Another alternative for the 2SC871 is either a BC549 or BC550 (both are low noise transistors). The only issue with these is that the lead pin outs will be different, so you would need to take this in to account when mounting them to the PCB.

Cheers

John
 
don't actually have any 871's. Or any replacements.

and yes seems to be hard to get replacements here.

farnell offer best shipping for me - but they only have 2N4401 - that a good replacement?

with Mauser (less good shipping rates) the closest to KSC1845 I've found so far is KSC1845FTA from Mauser. That look close enough?

Mauser also have NTE85 - which I read elsewhere is also a replacement.


thanks

oh thought you said you had some...

yes that is the transistor I am talking about. the 1845...

The thread linked below says the 4401 will work too. Be aware the pinout is different...

Do not buy NTE transistors...

Let me know how much the shipping charges are that you are seeing.

Looks like you're right. An advanced Google search on "2sc871" comes up with this:

http://www.audiokarma.org/forums/showthread.php?t=228031

I am a MarktheFixer fan!
 
The thread linked below says the 4401 will work too.
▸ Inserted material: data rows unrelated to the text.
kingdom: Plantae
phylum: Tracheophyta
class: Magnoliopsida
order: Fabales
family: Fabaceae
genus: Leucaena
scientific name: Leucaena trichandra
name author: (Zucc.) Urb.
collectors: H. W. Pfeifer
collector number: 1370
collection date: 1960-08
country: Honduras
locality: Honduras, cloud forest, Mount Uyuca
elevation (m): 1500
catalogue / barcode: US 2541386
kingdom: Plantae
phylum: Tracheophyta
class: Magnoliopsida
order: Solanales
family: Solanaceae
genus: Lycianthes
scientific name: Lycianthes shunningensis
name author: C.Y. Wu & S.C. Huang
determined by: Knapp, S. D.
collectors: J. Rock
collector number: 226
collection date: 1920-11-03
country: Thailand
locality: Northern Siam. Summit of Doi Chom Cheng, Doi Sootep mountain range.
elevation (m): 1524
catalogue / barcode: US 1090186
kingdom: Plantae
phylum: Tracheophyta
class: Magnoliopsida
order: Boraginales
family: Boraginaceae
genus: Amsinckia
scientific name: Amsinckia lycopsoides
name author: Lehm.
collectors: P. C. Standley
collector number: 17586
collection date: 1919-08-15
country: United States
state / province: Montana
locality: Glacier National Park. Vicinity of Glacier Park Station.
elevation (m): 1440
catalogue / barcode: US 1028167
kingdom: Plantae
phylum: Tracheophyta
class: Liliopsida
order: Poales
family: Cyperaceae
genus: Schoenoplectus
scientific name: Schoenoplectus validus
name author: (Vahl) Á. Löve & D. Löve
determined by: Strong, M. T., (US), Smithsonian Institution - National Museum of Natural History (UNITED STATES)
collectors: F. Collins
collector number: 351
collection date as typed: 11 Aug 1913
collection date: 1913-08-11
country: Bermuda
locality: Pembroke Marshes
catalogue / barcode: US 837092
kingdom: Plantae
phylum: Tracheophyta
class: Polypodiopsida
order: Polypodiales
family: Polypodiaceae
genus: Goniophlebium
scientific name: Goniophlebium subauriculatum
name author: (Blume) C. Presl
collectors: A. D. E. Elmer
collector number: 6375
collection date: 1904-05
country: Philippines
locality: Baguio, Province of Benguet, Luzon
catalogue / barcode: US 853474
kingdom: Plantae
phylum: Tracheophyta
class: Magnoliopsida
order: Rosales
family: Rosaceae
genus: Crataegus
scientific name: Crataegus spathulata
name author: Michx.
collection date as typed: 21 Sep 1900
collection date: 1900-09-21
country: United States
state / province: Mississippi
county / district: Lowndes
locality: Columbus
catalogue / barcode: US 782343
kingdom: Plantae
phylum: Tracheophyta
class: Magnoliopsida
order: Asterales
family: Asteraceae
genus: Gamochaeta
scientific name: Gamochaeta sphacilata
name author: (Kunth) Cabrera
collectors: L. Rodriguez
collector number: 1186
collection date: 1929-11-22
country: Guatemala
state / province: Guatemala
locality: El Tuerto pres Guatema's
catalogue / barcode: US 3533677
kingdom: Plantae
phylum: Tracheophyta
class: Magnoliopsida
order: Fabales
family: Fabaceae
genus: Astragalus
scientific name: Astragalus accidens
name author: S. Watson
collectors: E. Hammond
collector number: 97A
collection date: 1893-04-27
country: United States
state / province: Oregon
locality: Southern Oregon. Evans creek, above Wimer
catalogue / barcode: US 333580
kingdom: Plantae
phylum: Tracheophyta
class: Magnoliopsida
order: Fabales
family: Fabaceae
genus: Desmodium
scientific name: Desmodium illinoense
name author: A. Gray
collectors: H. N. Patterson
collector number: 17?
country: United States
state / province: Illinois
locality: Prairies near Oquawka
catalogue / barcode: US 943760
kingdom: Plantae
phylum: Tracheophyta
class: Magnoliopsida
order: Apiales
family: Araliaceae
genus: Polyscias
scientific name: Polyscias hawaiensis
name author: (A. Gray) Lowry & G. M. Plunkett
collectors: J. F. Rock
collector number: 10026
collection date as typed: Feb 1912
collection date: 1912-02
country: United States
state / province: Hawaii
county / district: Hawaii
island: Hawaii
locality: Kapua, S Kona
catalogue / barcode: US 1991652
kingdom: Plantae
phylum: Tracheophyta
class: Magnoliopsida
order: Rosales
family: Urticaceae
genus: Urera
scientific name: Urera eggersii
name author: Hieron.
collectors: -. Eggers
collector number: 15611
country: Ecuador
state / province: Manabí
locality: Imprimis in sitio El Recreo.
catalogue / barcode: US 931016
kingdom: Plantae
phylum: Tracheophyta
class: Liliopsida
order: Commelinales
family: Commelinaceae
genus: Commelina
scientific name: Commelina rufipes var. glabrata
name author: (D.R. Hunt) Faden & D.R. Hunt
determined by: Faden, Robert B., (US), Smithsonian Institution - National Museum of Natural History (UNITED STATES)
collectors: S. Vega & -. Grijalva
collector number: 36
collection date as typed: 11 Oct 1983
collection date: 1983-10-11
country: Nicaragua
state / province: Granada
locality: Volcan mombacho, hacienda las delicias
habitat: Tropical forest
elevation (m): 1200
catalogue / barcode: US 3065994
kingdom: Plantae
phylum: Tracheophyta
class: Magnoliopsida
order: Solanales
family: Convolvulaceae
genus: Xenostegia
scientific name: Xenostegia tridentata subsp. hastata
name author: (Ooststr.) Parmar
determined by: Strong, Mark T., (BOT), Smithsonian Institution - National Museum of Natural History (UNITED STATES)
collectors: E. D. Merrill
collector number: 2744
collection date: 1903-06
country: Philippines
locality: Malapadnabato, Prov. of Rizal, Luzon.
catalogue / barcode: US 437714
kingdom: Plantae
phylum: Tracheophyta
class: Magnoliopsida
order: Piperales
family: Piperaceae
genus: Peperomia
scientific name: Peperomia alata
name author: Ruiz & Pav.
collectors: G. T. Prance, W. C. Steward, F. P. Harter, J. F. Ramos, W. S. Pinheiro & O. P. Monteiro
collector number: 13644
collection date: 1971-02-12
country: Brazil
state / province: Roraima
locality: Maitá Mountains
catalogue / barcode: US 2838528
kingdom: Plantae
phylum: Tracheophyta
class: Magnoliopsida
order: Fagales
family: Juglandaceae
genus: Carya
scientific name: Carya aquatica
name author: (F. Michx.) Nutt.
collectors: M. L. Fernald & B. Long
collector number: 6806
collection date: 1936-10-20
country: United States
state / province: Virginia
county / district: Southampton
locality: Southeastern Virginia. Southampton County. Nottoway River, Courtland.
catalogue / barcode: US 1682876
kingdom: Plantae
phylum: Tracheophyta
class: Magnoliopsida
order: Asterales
Be aware the pinout is different...

that's probably what I'll go for since farnell have it.

Let me know how much the shipping charges are that you are seeing.

mauser and digikey both charge €20 for shipping on orders up to €60-70.

farnell give free shipping with min order €20, so obviously makes most sense for smaller orders.

I have another couple of amps and receivers that need maintenance so I guess I could work out a parts list to get me up to the farnell threshold. It means waiting a while, which is a pity, but I really don't feel like wasting €20 on shipping for a small bag of transistors.
 
I have another couple of amps and receivers that need maintenance so I guess I could work out a parts list to get me up to the farnell threshold. It means waiting a while, which is a pity, but I really don't feel like wasting €20 on shipping for a small bag of transistors.

I remembered I could do with a better wire stripper - order sent :)

The thread linked below says the 4401 will work too. Be aware the pinout is different...

Hi,
Another alternative for the 2SC871 is either a BC549 or BC550 (both are low noise transistors). The only issue with these is that the lead pin outs will be different, so you would need to take this in to account when mounting them to the PCB.

Thanks for the really helpful advice, both of you.
I ended up buying a few dozen of both BC549 and 4401. Silly, I know, but since they were both a few cents per unit, buying both was easier than choosing one :) Plus it's good to build up an inventory. I'll flip a coin once I get them.
I got Fairchild - seemed to be considered decent.

I'll report back in a few days...
 
did it work

hi there,

i know this thread is a bit older now but i have the exact same problem (although the crackling seems a bit more severe on mine)... did you manage to fix it? im not going to attempt a fix but will take it somewhere and wondering if the cause is worth fixing.

cheers,

LuKe
 
Sorry man, been away from email for a while.
yes, I fixed it - as far as I can tell there were at least two components causing the crackling, a capacitor (I replaced all electrolytic capacitors) and the transistor mentioned in later posts. The amp sounds much better than before - the low in in particular is has more presence and definition. Even for a beginner like me the whole process (tho somewhat time consuming) was pretty straightforward and interesting.